Supplied data Start Marker

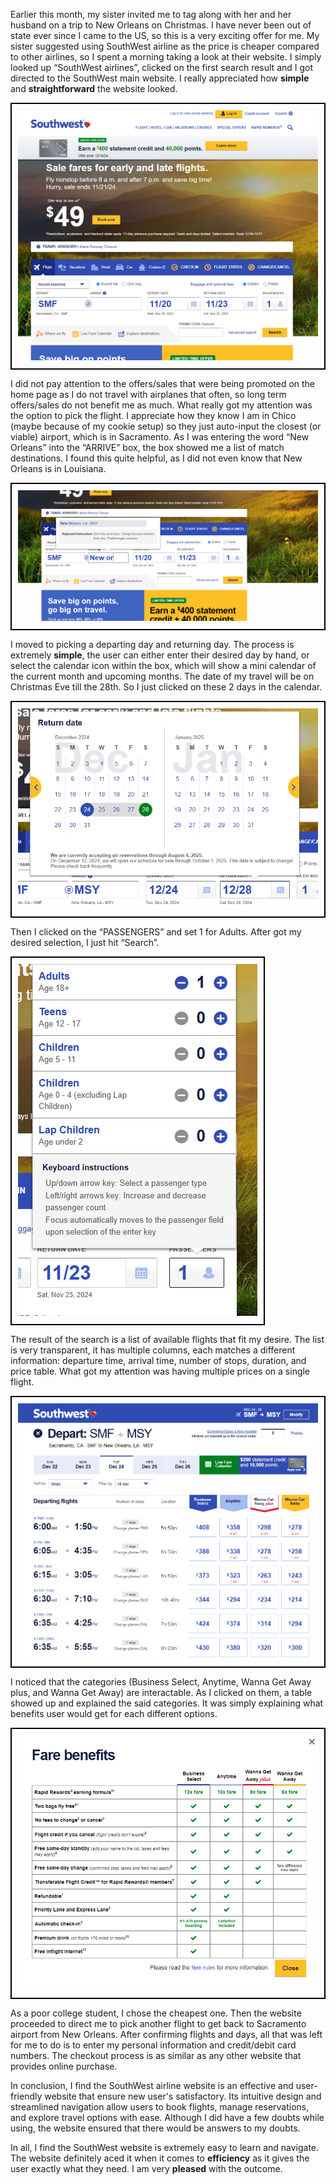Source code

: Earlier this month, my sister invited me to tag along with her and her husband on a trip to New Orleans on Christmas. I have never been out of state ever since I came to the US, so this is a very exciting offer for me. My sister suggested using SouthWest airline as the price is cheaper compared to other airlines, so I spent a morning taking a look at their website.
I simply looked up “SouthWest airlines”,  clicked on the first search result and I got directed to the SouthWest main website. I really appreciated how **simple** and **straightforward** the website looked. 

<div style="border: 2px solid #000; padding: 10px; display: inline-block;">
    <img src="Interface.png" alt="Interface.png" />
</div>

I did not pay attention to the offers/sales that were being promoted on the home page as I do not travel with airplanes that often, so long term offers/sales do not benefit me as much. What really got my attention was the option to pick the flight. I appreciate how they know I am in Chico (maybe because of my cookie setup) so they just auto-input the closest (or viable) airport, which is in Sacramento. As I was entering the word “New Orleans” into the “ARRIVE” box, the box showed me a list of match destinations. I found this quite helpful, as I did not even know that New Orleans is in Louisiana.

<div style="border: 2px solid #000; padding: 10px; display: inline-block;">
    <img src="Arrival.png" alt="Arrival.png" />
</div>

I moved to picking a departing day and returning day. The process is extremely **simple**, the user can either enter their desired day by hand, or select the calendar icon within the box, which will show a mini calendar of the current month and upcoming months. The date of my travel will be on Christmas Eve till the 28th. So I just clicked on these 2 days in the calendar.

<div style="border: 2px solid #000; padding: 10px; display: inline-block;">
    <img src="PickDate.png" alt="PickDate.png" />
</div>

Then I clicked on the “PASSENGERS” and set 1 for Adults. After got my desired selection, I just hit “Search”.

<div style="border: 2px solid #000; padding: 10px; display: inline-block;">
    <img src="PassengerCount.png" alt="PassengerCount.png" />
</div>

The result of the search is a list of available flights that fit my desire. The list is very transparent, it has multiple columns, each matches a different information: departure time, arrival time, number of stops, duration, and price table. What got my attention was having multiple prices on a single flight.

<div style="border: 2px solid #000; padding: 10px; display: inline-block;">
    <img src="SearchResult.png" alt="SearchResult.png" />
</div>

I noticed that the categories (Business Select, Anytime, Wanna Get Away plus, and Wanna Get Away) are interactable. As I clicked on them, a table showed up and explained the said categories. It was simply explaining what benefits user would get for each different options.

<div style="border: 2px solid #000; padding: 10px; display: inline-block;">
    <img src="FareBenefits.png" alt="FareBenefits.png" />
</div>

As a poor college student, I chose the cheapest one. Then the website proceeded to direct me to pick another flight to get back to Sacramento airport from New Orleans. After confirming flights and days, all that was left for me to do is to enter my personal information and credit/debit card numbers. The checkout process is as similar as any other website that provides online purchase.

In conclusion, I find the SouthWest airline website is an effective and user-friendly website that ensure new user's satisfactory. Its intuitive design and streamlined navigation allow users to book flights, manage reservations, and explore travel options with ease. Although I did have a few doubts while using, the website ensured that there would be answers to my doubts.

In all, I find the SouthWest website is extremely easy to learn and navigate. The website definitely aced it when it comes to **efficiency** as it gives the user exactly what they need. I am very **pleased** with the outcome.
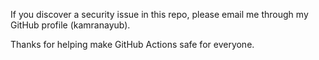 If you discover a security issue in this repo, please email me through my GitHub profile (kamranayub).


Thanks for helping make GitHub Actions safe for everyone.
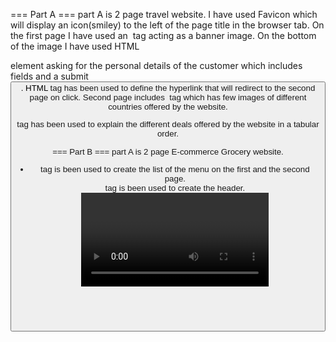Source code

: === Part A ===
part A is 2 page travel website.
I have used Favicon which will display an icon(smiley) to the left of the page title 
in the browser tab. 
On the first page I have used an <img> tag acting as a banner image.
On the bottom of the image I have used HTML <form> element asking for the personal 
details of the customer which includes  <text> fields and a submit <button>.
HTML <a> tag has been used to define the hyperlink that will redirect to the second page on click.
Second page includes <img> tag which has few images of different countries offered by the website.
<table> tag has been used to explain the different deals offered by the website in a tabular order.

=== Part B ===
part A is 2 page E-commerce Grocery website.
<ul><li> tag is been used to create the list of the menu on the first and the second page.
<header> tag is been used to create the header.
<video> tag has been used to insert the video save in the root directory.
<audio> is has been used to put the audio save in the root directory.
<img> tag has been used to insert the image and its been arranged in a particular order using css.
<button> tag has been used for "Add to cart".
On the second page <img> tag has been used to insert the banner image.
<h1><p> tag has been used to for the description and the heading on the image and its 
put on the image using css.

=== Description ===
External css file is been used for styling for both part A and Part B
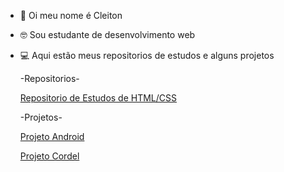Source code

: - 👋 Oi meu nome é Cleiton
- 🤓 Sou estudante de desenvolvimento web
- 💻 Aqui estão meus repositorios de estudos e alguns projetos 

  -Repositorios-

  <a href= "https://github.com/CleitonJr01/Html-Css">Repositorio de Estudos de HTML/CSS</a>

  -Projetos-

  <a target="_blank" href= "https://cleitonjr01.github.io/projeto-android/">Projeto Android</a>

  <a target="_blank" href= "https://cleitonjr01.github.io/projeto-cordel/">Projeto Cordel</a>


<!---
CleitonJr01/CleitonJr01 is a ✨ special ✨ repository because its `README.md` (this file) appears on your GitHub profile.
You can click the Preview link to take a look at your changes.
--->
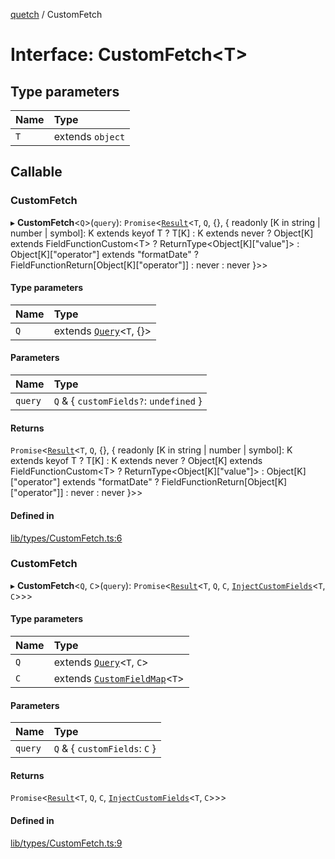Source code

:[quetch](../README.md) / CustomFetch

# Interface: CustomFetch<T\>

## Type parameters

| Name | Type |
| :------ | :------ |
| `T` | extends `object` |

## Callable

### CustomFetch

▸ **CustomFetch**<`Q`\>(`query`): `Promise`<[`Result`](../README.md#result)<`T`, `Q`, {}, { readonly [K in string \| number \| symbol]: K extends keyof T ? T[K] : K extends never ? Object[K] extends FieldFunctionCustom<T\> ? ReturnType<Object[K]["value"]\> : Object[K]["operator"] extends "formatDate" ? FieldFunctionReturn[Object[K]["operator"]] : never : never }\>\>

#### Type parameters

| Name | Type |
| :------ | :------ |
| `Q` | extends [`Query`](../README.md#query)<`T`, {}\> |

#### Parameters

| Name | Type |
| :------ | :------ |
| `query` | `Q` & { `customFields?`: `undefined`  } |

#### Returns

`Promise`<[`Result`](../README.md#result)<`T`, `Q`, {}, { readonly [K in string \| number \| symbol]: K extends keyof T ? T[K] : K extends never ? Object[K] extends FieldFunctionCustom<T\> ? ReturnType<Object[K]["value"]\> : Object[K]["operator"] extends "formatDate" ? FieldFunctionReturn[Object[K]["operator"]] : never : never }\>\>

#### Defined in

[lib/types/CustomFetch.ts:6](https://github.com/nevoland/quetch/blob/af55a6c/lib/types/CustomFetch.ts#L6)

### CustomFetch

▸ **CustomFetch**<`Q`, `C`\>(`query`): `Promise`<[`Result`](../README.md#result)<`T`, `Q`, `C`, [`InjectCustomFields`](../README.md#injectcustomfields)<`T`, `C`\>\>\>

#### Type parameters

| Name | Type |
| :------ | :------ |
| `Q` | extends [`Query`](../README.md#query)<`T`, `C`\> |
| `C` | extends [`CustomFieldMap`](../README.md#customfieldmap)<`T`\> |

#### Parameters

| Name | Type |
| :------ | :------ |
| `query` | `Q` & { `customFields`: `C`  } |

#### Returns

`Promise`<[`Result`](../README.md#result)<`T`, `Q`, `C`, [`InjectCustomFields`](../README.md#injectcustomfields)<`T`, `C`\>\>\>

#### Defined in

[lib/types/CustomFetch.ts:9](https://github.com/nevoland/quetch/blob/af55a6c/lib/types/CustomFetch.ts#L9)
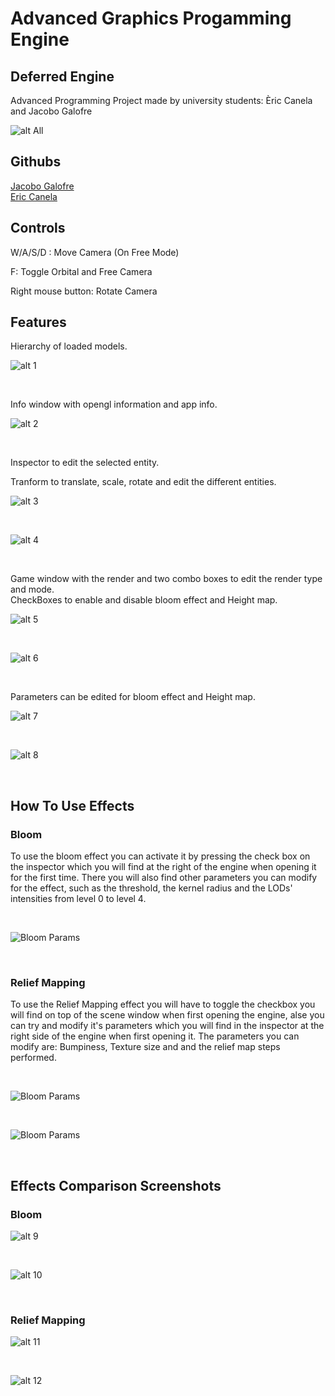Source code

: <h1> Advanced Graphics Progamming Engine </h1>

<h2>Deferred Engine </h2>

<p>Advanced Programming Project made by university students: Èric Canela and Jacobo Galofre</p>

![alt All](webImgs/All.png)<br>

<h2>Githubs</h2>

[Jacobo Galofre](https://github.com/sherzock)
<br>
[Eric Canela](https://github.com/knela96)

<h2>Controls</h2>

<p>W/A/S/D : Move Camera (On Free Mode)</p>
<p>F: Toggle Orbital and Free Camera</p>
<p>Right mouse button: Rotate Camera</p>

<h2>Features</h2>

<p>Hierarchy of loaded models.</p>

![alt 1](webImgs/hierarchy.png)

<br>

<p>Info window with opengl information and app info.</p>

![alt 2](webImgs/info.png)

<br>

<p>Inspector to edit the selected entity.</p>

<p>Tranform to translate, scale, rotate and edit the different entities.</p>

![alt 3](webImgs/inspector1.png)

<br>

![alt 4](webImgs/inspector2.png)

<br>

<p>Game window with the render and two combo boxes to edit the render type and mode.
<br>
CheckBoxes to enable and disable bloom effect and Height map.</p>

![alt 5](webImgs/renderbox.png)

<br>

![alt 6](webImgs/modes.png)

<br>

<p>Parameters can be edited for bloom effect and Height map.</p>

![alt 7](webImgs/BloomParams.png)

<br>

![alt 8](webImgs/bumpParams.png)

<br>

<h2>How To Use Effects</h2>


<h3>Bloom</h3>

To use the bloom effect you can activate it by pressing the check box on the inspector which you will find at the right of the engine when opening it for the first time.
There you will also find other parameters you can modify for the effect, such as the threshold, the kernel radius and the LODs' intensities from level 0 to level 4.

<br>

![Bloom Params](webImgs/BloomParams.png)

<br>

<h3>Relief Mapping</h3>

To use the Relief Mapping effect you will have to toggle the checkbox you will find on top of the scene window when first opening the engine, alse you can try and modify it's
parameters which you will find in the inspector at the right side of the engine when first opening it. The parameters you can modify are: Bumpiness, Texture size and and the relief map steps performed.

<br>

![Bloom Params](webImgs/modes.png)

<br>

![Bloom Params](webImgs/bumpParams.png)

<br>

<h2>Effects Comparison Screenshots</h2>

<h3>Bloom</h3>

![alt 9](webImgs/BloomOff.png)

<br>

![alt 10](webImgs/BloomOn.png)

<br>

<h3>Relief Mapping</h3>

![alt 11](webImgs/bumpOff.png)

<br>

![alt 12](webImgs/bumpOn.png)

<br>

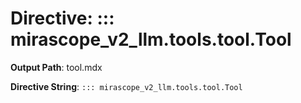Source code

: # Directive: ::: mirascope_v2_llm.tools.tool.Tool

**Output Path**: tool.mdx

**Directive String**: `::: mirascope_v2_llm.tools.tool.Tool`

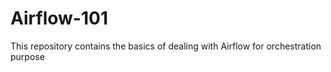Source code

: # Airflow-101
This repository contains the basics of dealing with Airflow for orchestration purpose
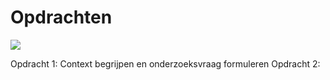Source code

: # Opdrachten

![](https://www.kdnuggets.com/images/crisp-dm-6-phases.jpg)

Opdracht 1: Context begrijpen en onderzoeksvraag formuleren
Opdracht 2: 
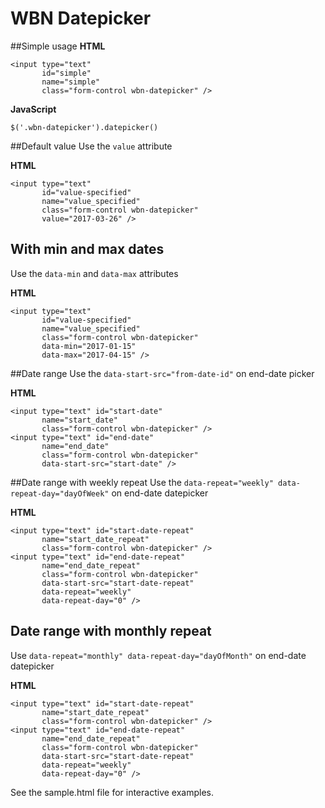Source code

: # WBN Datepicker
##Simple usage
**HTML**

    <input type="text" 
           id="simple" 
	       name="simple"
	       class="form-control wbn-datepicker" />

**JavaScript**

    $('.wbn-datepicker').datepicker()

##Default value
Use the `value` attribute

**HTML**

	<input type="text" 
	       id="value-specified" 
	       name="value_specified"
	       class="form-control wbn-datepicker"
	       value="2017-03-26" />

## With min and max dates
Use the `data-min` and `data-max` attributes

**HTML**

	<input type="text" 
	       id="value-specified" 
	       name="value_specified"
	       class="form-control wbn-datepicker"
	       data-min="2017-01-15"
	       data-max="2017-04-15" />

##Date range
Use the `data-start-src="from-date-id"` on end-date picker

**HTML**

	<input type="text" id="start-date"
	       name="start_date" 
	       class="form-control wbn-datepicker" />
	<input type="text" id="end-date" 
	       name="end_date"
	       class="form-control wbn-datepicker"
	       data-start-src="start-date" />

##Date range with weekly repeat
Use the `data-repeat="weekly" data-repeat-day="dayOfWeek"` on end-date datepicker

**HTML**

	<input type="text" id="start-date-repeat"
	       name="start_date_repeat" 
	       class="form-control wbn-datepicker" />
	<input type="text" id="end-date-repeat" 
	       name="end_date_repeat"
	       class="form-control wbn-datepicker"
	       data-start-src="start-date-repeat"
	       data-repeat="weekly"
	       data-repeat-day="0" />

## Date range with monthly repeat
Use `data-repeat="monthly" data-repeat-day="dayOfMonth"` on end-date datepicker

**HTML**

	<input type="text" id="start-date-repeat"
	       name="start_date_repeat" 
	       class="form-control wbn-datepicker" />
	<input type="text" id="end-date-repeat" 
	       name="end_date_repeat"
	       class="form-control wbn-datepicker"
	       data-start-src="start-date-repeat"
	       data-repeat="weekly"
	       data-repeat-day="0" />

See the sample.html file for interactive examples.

Supplied data End Marker

*What to work on:*
Provide only the count of lines within the entries above that include the string "images".

*Solution below:*
2